» WHAT IS BEING ASKED: Look over the listing below and report how many of its lines contain the string "this", with no other words.

» RECORDS SHOWN:
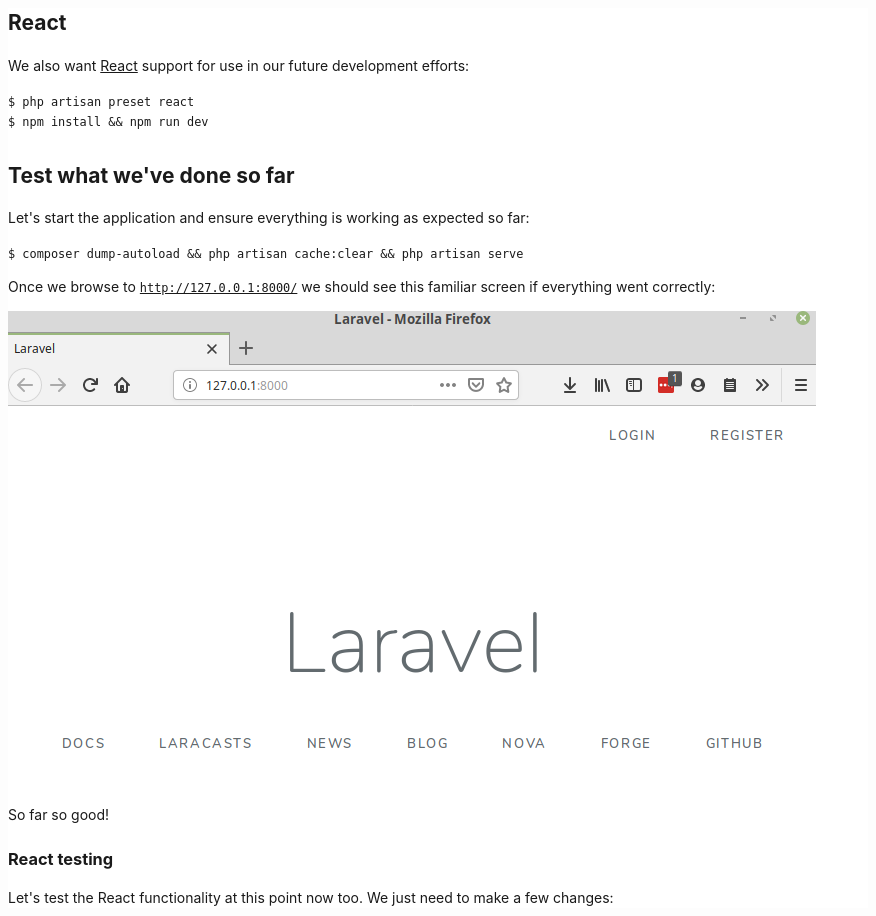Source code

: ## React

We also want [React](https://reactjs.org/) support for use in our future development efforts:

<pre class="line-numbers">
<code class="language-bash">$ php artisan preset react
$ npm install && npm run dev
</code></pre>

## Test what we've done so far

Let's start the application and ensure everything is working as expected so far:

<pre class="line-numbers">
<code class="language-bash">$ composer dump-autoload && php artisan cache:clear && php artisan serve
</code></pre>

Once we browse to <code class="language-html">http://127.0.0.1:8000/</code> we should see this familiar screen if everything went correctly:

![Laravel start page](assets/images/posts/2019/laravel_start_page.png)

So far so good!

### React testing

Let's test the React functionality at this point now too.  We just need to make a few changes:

» PROBLEM SOLUTION: 2